Coppie di fatto: la botte piena e la convivente ubriaca ~ CampariedeMaistre

Il tema della regolamentazione giuridica delle unioni di fatto ha tenuto banco negli ultimi giorni sui principali organi di informazione, in una rincorsa di aperture, smentite, reazioni e plausi, somiglianti più alla concorrenza tra vetrine in saldo a fine stagione, che al sano agonismo tra programmi elettorali chiari. Certo la concitazione e le strumentalizzazioni fanno vittima per prima la chiarezza: qual è davvero la situazione delle coppie di fatto in Italia? Ci sono diritti negati?

Sulle ragioni, più o meno valide e condivisibili, che spingono una coppia a vivere una relazione non formalizzata, nonché sulle ragioni della strenua e coraggiosa opposizione morale della Chiesa cattolica, molto è stato scritto (una sintetica panoramica qui). Per amore di Verità è bene ora analizzare che cosa, de jure condito, le coppie di fatto possono aspettarsi dall’ordinamento italiano, che non è il deserto dei diritti civili, come gli stessi attivisti di area radicale riconoscono (l’anno scorso è stato pubblicato il volume “Certi diritti che le coppie conviventi non sanno di avere”) e come una voce molto autorevole, quella del Prof. Francesco D’Agostino, ha già avuto modo di sottolineare anni fa.

L’Italia non appartiene al mondo del common law, ma la giurisprudenza (specie quella costituzionale) è, benché subordinata, a pieno titolo una “fonte” del diritto. Pertanto, al presentarsi di nuove istanze essa ha spesso supplito all’inevitabile (e doverosa) generalità-astrattezza della legge formale, a scopo di equità. La Corte Costituzionale, peraltro, non ha mai suggerito l’equipollenza tra coppie sposate e coppie di fatto, anzi ne ha rimarcato in più occasioni l’ontologica e “laica” differenza, sottolineando dell’unione di fatto il maggior spazio dato “alla soggettività individuale dei conviventi”, in contrapposizione con le “esigenze obiettive della famiglia come stabile istituzione sovraindividuale”, che è la cifra del matrimonio (sent. 8/1996). A ciò non osta il principio d’eguaglianza, che anzi impone di trattare le situazioni diverse in maniera differenziata.

Prescindendo in questa sede da una valutazione morale in termini di giustizia e di opportunità, ecco ciò cui i conviventi more uxorio hanno diritto:

– la corresponsione della pensione di guerra (l. 313/1968) e l’assistenza economica per i figli naturali che il padre, caduto in guerra, non ha potuto riconoscere (l. 356/1958)
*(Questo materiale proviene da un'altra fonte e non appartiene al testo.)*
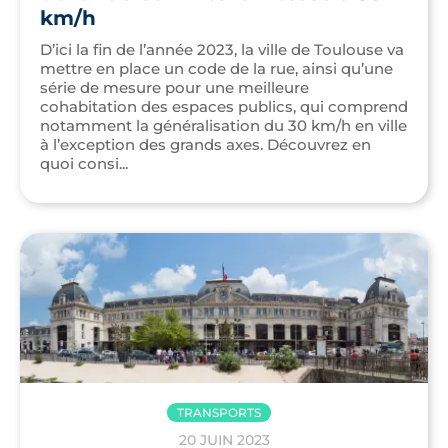
km/h
D’ici la fin de l’année 2023, la ville de Toulouse va
mettre en place un code de la rue, ainsi qu’une
série de mesure pour une meilleure
cohabitation des espaces publics, qui comprend
notamment la généralisation du 30 km/h en ville
à l’exception des grands axes. Découvrez en
quoi consi...
TRANSPORTS
20 JUIN 2023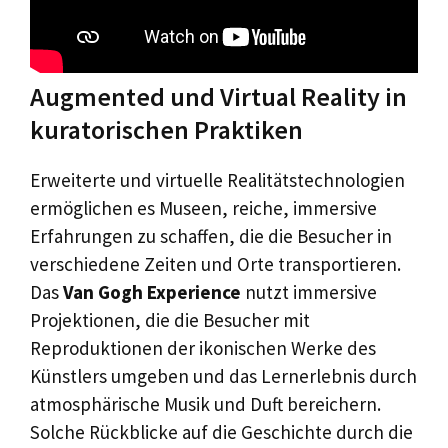
Augmented und Virtual Reality in
kuratorischen Praktiken
Erweiterte und virtuelle Realitätstechnologien
ermöglichen es Museen, reiche, immersive
Erfahrungen zu schaffen, die die Besucher in
verschiedene Zeiten und Orte transportieren.
Das
Van Gogh Experience
nutzt immersive
Projektionen, die die Besucher mit
Reproduktionen der ikonischen Werke des
Künstlers umgeben und das Lernerlebnis durch
atmosphärische Musik und Duft bereichern.
Solche Rückblicke auf die Geschichte durch die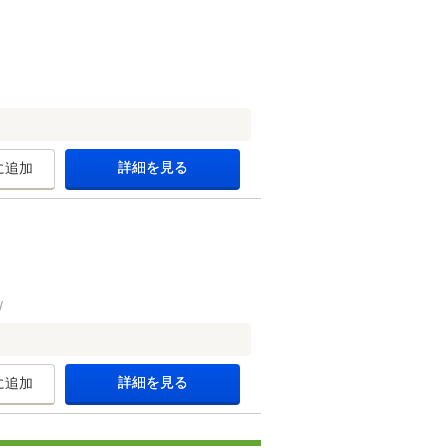
詳細を見る
に追加
詳細を見る
に追加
– le prestazioni assistenziali fornite dai consultori (l. 405/1975)

– il permesso di uscire dal carcere, in caso di imminente pericolo di vita del partner, per il convivente condannato ad una pena detentiva (art. 30, l. 354/1975)

– il diritto ai colloqui in carcere (ibidem)

– la partecipazione al procedimento di IVG (art. 5, l. 194/1978)

– l’informazione del procedimento per l’accertamento della morte cerebrale del partner, in vista di eventuali espianti (l. 91/1999)

– l’adozione in casi speciali per i non coniugati (art. 44, l. 184/1983)

– la remunerazione per il lavoro continuativamente prestato nell’impresa familiare (art. 230-bis c.c.)